**REQUIRED WORK**
From the data below, return all lines holding the string "בחינם".

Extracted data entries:
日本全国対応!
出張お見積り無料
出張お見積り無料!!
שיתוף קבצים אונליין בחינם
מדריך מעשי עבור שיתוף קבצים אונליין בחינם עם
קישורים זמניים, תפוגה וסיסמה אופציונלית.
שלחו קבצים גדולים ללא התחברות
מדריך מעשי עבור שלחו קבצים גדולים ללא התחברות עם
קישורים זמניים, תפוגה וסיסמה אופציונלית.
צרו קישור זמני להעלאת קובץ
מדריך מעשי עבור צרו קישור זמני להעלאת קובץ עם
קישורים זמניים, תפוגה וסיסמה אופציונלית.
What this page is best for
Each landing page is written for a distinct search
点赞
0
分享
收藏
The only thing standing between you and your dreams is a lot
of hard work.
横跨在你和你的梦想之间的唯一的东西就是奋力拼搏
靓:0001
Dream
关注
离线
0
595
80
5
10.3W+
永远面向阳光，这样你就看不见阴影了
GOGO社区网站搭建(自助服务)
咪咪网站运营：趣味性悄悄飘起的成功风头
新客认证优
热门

* * *

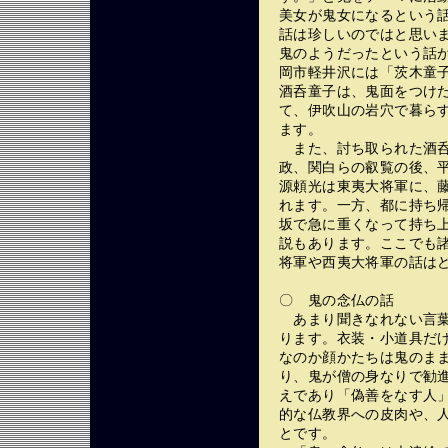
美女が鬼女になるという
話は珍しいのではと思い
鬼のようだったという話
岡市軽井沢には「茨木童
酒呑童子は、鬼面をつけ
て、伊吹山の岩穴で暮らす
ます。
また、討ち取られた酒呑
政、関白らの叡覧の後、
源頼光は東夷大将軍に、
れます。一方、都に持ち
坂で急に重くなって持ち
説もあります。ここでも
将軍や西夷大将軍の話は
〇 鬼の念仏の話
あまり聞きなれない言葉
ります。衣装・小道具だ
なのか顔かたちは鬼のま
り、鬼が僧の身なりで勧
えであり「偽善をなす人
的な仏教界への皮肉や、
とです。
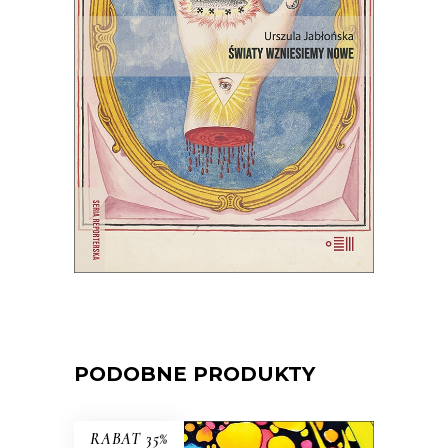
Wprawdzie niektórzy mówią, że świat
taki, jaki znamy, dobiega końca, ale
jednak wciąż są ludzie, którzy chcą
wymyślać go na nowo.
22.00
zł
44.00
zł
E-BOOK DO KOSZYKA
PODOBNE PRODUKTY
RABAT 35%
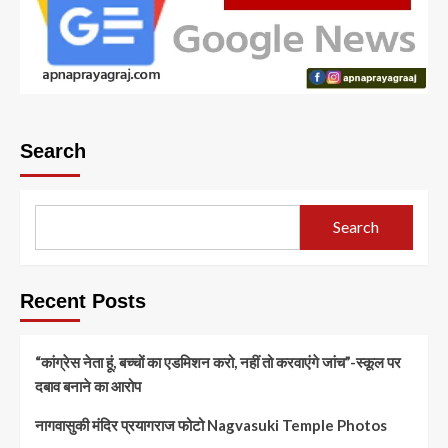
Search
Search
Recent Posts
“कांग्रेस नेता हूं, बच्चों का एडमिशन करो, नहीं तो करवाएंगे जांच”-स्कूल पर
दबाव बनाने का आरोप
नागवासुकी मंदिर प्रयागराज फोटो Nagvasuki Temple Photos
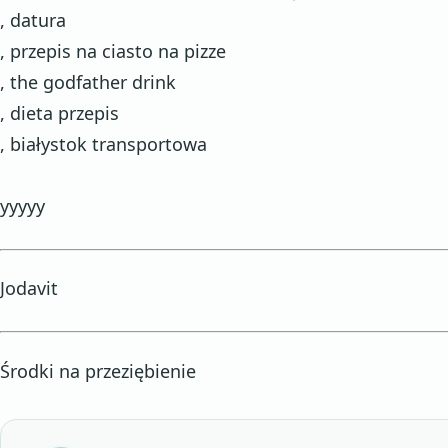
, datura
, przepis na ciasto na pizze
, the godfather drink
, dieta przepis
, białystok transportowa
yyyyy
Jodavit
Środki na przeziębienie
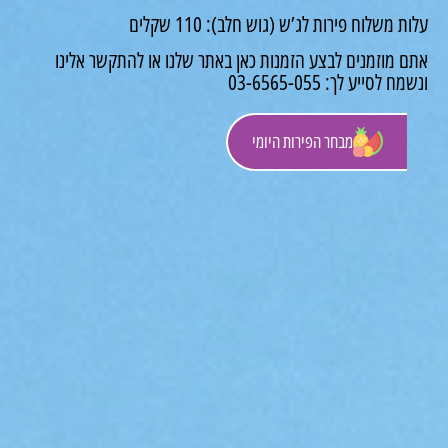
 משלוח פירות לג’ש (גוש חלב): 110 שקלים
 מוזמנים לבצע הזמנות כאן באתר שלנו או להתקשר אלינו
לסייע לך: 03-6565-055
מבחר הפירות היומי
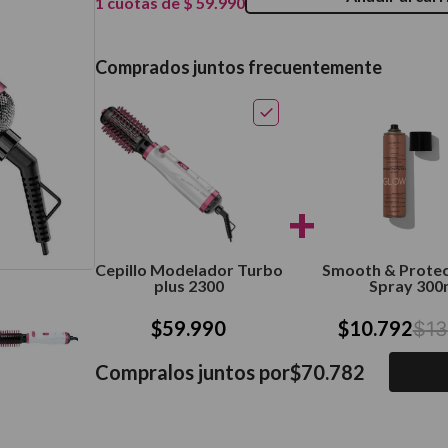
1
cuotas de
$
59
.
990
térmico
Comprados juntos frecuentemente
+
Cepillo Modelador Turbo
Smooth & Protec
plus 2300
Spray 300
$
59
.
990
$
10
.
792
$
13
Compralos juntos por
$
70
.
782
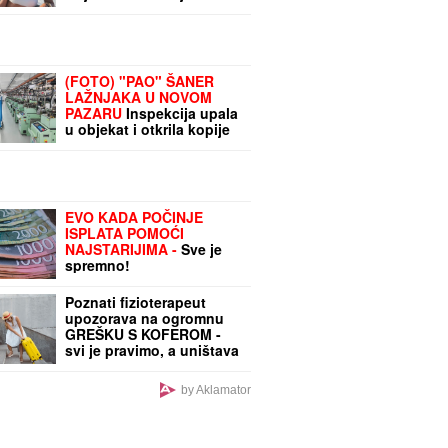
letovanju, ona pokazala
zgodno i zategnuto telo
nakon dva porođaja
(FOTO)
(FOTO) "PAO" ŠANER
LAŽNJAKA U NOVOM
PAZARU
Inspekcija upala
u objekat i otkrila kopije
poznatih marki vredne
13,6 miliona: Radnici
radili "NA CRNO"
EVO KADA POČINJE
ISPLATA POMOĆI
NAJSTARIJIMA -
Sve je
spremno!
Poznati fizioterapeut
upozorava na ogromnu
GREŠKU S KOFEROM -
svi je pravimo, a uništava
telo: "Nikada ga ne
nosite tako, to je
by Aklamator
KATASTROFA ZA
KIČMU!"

==

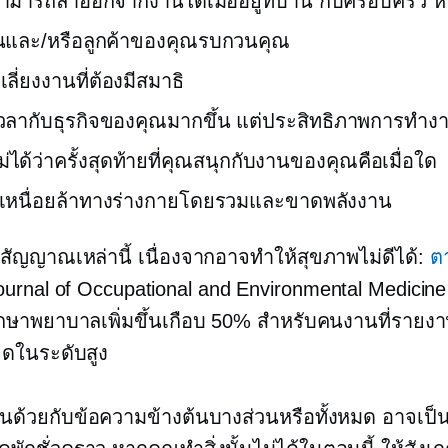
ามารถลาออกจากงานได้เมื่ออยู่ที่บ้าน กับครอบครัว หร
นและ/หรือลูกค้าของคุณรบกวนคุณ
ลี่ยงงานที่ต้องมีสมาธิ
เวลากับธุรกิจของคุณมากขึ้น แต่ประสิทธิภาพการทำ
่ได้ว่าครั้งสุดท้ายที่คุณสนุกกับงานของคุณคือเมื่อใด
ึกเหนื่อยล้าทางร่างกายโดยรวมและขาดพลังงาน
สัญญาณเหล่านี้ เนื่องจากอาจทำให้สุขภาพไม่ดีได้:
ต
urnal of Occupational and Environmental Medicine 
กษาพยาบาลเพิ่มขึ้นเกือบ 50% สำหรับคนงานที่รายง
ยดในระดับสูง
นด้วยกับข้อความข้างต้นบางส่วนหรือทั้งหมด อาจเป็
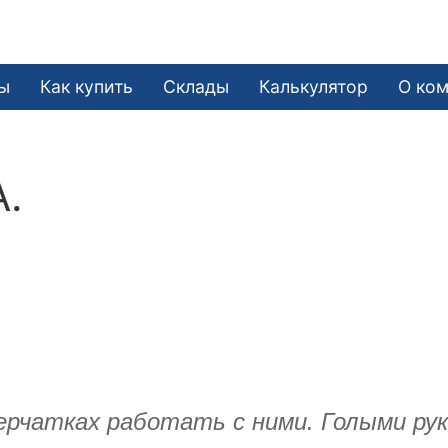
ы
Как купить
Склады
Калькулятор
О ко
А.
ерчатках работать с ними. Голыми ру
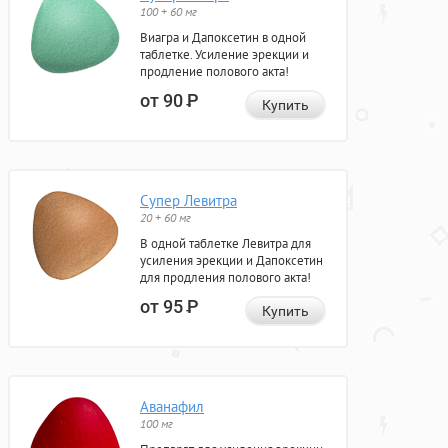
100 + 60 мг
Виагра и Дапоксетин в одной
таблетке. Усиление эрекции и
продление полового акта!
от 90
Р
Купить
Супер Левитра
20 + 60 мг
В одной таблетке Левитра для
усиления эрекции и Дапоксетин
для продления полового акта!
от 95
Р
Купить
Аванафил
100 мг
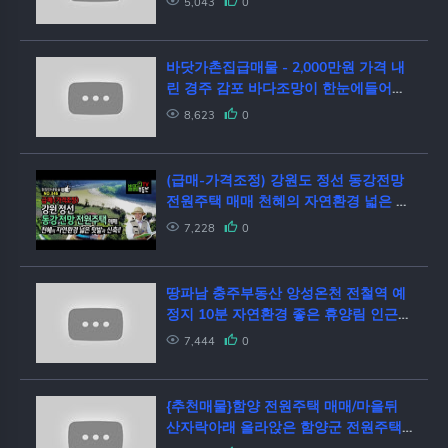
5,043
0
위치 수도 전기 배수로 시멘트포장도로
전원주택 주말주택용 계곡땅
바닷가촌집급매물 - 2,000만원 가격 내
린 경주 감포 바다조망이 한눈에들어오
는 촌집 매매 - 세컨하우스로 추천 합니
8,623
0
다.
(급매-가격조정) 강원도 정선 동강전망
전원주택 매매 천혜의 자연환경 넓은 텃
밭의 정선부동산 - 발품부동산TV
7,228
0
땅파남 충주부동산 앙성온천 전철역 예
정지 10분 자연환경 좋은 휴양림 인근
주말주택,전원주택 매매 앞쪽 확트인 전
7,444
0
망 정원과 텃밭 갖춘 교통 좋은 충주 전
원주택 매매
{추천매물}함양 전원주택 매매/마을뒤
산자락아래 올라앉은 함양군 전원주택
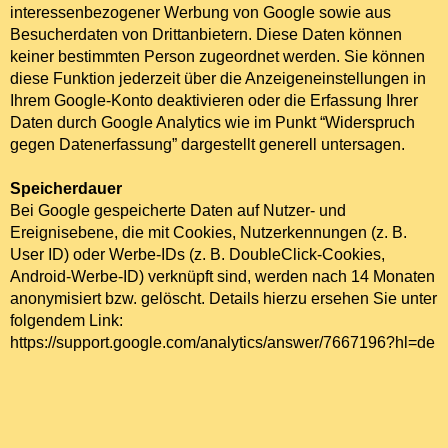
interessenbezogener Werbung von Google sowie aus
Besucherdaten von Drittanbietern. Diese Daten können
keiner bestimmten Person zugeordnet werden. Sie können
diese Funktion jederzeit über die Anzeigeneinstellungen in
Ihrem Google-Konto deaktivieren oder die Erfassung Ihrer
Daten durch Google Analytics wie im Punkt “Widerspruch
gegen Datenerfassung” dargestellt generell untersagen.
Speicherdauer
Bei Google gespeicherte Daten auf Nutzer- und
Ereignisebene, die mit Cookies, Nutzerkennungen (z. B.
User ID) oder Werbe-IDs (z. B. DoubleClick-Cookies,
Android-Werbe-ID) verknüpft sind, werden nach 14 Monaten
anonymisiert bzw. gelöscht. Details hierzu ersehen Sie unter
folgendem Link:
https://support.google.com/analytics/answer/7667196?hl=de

**RESULT BELOW**
שיתוף קבצים אונליין בחינם
מדריך מעשי עבור שיתוף קבצים אונליין בחינם עם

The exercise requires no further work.